Aladdin Knowledge Systems, a vendor specialising in authentication, software DRM and content security, has strengthened the IT security at Piggott School by preventing the use of anonymous proxies.

Piggott School is a Church of England Aided 11-18 co-educational comprehensive in Wargrave, near Reading in Berkshire. It specialises in languages and humanities and has just over 1,000 students.

James Fisher, IT manager for The Piggott School, said that the old content security system was not able to cope with more modern threats such as anonymous proxies.

“We treat the security of our ICT very seriously as we use it extensively across almost every department. We have traditionally scanned for viruses and blocked access to non academic websites but the use of anonymous proxies is a relatively new area which our old security platform was not equipped to deal with,” he said.

The school was concerned about improper content appearing on its network, so called in Aladdin Knowledge Systems partner HANDD Business Solution, a provider ICT security, auditing and compliance platforms.

Their investigations discovered that 2,500 malicious or illicit websites had been accessed during the week-long monitoring period.

Using an Aladdin Web Threat Analyser, HANDD also found 22 viruses on the network, meaning either someone was downloading them or there was an infected machine on their network trying to download them. In addition to this, almost 6,000 Spyware and Security exploits were spotted, the company said.

All this pointed to the fact that Piggott School’s security system was not doing its job properly.

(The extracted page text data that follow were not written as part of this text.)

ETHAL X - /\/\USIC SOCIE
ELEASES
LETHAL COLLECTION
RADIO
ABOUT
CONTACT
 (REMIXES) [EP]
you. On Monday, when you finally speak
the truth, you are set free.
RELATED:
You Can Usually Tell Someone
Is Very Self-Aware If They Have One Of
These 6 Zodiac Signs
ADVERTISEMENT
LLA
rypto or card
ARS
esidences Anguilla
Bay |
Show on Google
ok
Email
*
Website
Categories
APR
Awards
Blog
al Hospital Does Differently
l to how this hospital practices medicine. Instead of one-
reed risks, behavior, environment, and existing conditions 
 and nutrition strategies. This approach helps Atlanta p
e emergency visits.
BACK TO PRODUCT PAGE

The school decided to implement an Aladdin eSafe Gateway appliance with URL and Application content filtering as a replacement.

The platform includes the eSafe anonymiser system, said to block 100% of tools that circumvent Web security, including anonymous proxies.

“We went for an appliance because it is much simpler to manage and integrate into our existing infrastructure and can scale if we need to add more PCs to our network,” said Fisher.

Another monitoring programme carried out on the network after installation found no instances of anonymous proxies, viruses or malware.